The report argues that action by public officials is needed to protect rent-burdened tenants in communities vulnerable to housing grabs, especially amid the pandemic. “Otherwise, there will be mass displacement of an unprecedented scale.” 

A single property transaction can refer to the acquisition of a single-family home or an apartment building with several hundred units. The focus of the study was primarily on the number of units acquired through LLC transactions because the authors believe that figure best illustrates the scope of impact on a given community. During the period of study, data show a countywide increase in LLC transactions of 433% and a 121% increase in the number of units acquired. In 2015, for example, a total of 30,651 units were acquired through LLC transactions.

The four regions in the study have different housing stocks, the study notes, and thus a property sale in the San Fernando Valley, which has a higher share of single-family units, would likely have different meaning than would a sale in Koreatown/Westlake, which has significantly more high-unit apartment buildings. 

The largest number of unit acquisitions through LLC transactions in any ZIP code in any year of the period of study was 735, which took place in the 90005 ZIP code of Koreatown in 2012. The Koreatown/Westlake region also had a significant spike in 2015 when 665 units were acquired by LLCs in the 90006 ZIP code, which is Pico Union.

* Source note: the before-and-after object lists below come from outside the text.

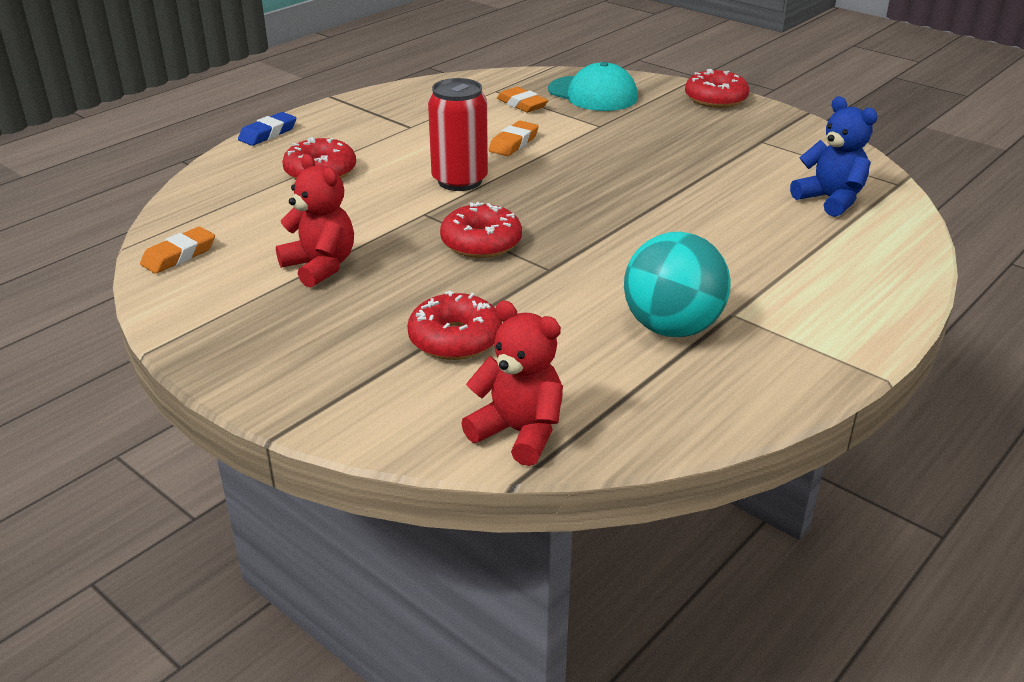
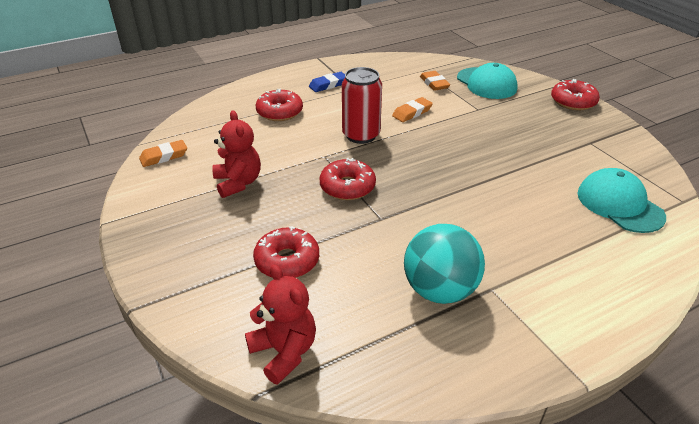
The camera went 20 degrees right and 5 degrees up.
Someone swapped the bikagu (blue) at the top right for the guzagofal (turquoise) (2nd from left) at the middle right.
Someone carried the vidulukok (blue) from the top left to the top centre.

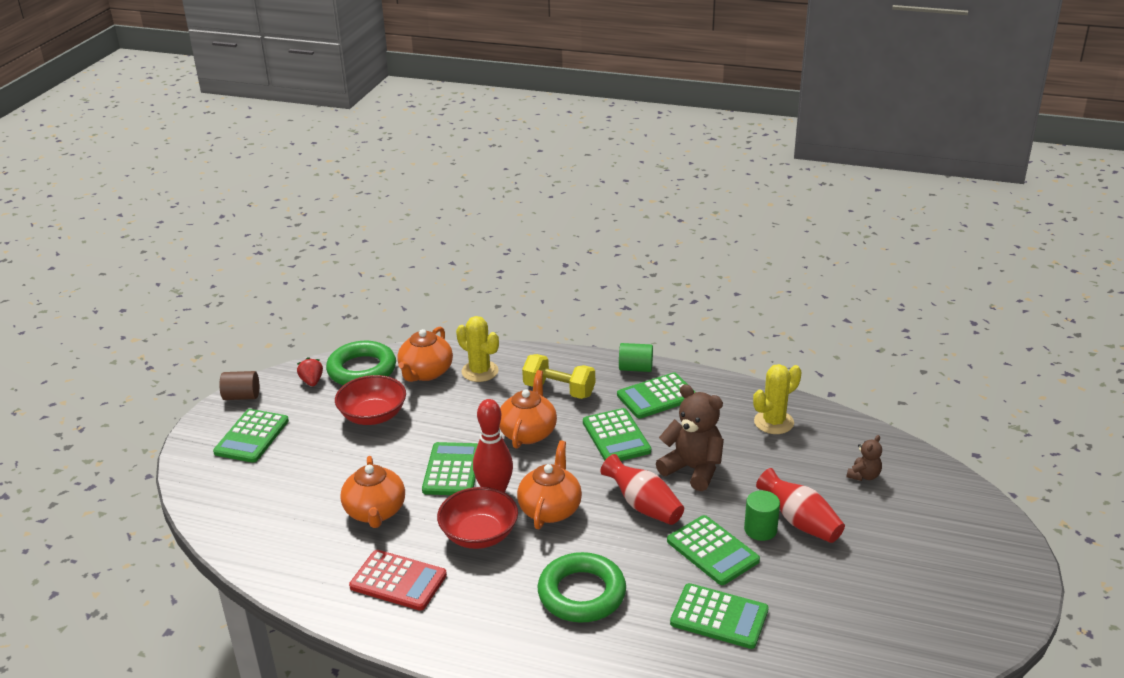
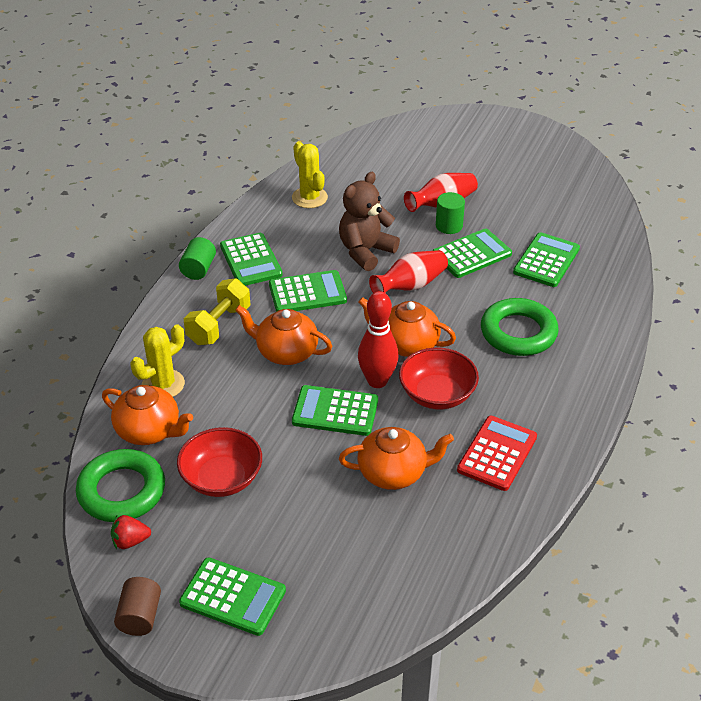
The camera went 85 degrees left and 10 degrees up.
Someone took away the bikagu (brown) (2nd from left) at the bottom right.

South Central Los Angeles had the greatest overall increase in unit acquisition, at 388%, during the study period. Unlike the other regions, South Central had a fairly steady increase in units acquired through LLC transactions between 2007 and 2010, with a sharp increase and peak in 2011. Acquisitions were on the downswing after 2011 until another increase in 2015. This region’s change in unit acquisitions was greatest by far in ZIP code 90016 (West Adams), rising 2,757%.

The average number of units acquired through LLC transactions increased 201% overall during the study period in the region of the San Fernando Valley that was studied. The highest number of units, 550, in that region changed hands in the 91601 ZIP code (North Hollywood) in 2009. 

The rise in units acquired in LLC transactions in the Hollywood/East Hollywood region was the least of the four at-risk regions studied, although still at 40% between 2005 and 2015. 

The study was released at a time when the Los Angeles City Council and Mayor Eric Garcetti were considering how to respond to a legal challenge from the Apartment Association of Greater Los Angeles to the city’s moratorium on renter evictions amid the pandemic. 

As director of the UCLA Luskin Institute on Inequality and Democracy, Roy joined with Paul Ong, director of the Center for Neighborhood Knowledge based at UCLA Luskin, in filing an amicus brief that argues against the landlord association’s effort to persuade a judge to issue a preliminary injunction that would suspend the moratorium on eviction for those renters who have experienced financial hardship during the pandemic.

“The proposed preliminary injunction threatens mass displacement in Los Angeles,” according to the amicus brief filed Oct. 9 in Los Angeles federal court. “Studies of COVID-19 impacts in Los Angeles show that most of this suffering will be concentrated in the city’s working-class communities of color, which are already bearing the burden of high infection and death rates.”

City leaders chose to fight back against the landlord association, and a U.S. District Court denied the motion for a preliminary injunction on Nov. 13, allowing Los Angeles’ eviction moratorium to remain in place.